WASHINGTON (Reuters) – T-Mobile US Inc won U.S. antitrust approval for its $26 billion takeover of rival Sprint Corp, the Justice Department said on Friday, clearing a major hurdle to a deal that would merge the nation’s third and fourth largest wireless carriers.
The companies have agreed to divest Sprint’s prepaid businesses including Boost Mobile to satellite television firm Dish Network Corp to move ahead with the merger. Dish will be the fourth largest U.S. wireless carrier if the deal goes through.
T-Mobile Chief Executive Officer John Legere, who will be the CEO of the combined company, said the proposed transaction would deliver a 5G network with lower prices, better quality and thousands of jobs, while unlocking $43 billion in synergies.
Assistant Attorney General Makan Delrahim, head of the Justice Department’s antitrust division, said the deal would hasten the development of 5G, the next generation of wireless.
“With this merger and accompanying divestiture, we are expanding output significantly by ensuring that large amounts of currently unused or underused spectrum are made available to American consumers in the form of high quality 5G networks,” Delrahim said.
Shares of T-Mobile, which is about 63 percent owned by Deutsche Telekom AG, were up 4.7% at $83.69. Shares of Sprint, which is about 84 percent owned by Softbank Group Corp, rose 5.3% to $7.83. Dish was up 1.5% at $39.76.
But the deal still faces a significant challenge. A group of U.S. state attorneys general filed a lawsuit in federal court in New York to block the merger on antitrust grounds, arguing that the proposed deal would cost consumers more than $4.5 billion annually.
New York State Attorney General Letitia James indicated the lawsuit would continue, at least in part because of what critics see as Dish’s failure to live up to pledges it had made.
“We have serious concerns that cobbling together this new fourth mobile player, with the government picking winners and losers, will not address the merger’s harm to consumers, workers, and innovation,” she said.
California’s Attorney General Xavier Becerra, who is co-lead with New York in the states’ lawsuit, agreed. “We intend to be prepared to go to trial to fight for a fair, competitive, and equitable marketplace for consumers nationwide,” he said in a statement.
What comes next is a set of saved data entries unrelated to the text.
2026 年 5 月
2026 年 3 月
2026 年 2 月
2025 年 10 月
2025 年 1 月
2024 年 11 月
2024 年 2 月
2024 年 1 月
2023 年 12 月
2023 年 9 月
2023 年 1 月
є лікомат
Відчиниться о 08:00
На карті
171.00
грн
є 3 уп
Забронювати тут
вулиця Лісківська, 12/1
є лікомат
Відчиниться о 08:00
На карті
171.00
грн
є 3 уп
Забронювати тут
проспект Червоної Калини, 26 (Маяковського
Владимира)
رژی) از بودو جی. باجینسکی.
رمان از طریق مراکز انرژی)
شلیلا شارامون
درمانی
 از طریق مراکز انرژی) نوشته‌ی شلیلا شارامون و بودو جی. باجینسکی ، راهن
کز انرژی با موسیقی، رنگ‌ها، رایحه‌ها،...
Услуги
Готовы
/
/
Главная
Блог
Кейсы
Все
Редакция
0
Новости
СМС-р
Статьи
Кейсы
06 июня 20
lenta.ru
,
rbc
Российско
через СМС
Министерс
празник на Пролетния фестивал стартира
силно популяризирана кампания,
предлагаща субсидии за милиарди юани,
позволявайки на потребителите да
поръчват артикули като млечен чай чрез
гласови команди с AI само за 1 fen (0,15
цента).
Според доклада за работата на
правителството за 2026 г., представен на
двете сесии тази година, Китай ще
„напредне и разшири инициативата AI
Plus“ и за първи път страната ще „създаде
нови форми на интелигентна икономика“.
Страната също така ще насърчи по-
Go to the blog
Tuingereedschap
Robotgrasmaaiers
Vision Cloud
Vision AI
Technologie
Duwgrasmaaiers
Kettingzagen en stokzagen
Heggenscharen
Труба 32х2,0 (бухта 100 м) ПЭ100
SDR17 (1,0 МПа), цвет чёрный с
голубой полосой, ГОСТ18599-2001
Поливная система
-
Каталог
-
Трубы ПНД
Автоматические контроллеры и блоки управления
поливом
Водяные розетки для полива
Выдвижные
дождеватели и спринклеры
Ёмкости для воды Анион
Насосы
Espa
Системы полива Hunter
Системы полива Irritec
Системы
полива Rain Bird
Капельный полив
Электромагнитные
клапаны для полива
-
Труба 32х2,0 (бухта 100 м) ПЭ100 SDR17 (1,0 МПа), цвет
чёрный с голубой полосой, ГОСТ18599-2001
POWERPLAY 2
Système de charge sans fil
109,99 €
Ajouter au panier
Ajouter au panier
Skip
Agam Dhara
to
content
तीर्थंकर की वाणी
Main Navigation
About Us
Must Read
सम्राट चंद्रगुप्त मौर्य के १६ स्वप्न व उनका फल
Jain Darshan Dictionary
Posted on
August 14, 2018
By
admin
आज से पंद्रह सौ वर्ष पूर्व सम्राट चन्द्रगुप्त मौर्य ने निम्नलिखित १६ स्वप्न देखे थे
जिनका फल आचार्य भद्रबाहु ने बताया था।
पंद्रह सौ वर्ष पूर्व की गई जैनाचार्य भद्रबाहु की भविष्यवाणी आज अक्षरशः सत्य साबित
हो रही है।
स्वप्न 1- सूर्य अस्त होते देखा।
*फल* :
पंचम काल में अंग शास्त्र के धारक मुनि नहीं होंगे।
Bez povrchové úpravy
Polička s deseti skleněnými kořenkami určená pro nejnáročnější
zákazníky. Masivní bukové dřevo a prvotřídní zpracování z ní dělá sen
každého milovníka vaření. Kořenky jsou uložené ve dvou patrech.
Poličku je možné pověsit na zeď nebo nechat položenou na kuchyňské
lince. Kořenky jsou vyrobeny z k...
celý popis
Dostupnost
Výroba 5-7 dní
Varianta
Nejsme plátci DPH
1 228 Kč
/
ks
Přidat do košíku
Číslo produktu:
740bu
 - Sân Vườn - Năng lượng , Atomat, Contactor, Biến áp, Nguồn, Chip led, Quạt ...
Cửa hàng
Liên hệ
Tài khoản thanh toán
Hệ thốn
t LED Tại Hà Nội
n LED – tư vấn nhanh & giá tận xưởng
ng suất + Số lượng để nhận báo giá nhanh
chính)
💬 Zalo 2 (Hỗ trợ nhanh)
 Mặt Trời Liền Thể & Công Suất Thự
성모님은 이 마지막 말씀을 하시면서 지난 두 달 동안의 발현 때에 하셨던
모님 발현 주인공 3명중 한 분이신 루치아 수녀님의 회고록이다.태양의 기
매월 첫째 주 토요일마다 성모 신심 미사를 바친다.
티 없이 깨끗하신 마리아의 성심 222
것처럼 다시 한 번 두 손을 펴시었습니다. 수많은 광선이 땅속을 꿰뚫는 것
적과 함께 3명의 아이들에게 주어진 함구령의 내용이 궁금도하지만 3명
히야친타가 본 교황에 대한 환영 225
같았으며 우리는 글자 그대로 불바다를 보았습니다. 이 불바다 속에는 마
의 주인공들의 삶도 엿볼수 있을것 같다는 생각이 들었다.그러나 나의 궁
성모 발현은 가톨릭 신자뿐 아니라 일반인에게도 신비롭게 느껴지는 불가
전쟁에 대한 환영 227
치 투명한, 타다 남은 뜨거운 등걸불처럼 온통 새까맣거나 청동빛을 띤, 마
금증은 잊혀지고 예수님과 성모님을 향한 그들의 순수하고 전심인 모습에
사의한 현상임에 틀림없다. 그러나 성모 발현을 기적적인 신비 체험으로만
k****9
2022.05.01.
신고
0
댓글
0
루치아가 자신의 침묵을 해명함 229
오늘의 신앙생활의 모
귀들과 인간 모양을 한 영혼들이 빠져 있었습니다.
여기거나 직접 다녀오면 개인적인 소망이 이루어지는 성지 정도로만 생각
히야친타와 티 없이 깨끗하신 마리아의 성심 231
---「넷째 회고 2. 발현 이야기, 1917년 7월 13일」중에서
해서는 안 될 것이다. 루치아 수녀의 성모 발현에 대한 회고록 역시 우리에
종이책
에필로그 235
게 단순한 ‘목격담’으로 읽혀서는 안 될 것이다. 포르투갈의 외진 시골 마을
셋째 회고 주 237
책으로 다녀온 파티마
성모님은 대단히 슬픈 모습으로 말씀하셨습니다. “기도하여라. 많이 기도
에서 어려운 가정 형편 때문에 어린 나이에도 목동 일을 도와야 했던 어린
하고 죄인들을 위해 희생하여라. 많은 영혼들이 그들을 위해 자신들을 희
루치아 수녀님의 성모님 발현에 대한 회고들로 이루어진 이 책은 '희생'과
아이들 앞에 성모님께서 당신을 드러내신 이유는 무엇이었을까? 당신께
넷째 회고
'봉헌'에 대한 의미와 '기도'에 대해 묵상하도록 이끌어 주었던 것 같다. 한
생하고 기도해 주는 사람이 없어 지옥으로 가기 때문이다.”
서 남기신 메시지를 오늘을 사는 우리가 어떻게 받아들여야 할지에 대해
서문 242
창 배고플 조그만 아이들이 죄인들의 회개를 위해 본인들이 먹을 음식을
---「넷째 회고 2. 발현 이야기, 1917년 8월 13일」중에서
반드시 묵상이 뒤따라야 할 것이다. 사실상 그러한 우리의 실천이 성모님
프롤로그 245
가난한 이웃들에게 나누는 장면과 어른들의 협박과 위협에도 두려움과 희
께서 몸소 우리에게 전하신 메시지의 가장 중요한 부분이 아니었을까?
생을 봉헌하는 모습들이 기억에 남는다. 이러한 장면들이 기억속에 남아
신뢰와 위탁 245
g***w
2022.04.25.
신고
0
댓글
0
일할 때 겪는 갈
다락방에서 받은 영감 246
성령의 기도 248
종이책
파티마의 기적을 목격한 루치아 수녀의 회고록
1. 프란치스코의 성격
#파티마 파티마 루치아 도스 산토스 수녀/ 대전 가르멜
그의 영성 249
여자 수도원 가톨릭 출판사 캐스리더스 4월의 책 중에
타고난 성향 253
The Justice Department, backed by five state attorneys general, said the deal required the merging companies to also sell Virgin Mobile and Sprint’s prepaid business and provide Dish with access to 20,000 cell sites and hundreds of retail locations.
Dish has agreed to acquire spectrum, or airwaves that carry data, in a deal valued at $3.6 billion from the merged firm and pay $1.4 billion for Sprint’s prepaid business that serves about 9.3 million customers. Dish will get access to the combined firm’s network for seven years while it builds out its own 5G network.
Prepaid wireless phones are generally sought by lower-income people who cannot pass a credit check.
T-Mobile, the third largest U.S. wireless carrier with about 80 million customers, pursued the deal in order to seek scale to compete with bigger rivals Verizon Communications Inc and AT&T Inc. Sprint has about 55 million customers.
U.S. telecoms customers tend to stick with one carrier for years, providing companies with a steady, predictable stream of cash. As more people rely on cell phones for social media, banking or news and entertainment, the lines have blurred between telecom, content and cable companies, just as so-called 5G technology promises to make mobile phones even more powerful.
T-Mobile US reported on Thursday that it beat analysts’ estimates for second-quarter net new phone subscribers who pay a monthly bill. The carrier said it added a net 710,000 phone subscribers in the three months ended June 30.
Federal Communications Commission Chairman Ajit Pai has given his blessing to the merger in principle and said in a statement on Friday he would soon circulate a formal order.
The FCC is expected to give Dish more time to use spectrum it previously acquired but also impose strict penalties if it fails to create a consumer wireless network within a set timeframe.
Dish has spent years stockpiling wireless spectrum and faced a looming March 2020 deadline to build a product using the spectrum in order to fulfill its license requirements.
Skeptics of the deal worked out by the Justice Department, Sprint and T-Mobile include Senators Mike Lee, a Republican, and Amy Klobuchar, a Democrat. They are the top lawmakers on the Senate Judiciary Committee’s antitrust subcommittee.
Lee said he was hopeful the divestiture would succeed but said he was uneasy about Dish’s dual role as a critic of the transaction and a buyer of divested assets. “I have concerns whenever government joins hands with industry to cobble together a would-be competitor, particularly one who so stridently opposed the merger earlier this year,” he said in a statement.
Klobuchar, who is running for president, reiterated that she had wanted the government to block the merger. “It looked like a bad deal then, and it looks like a bad deal today, despite the parties’ promises and this proposed consent decree,” she said.
Consumer advocacy groups like Public Citizen criticized the Justice Department sharply for declining to block the merger. “Prices will rise, service will suffer, and it is pure speculation to assert that this will benefit 5G,” the group said in a statement.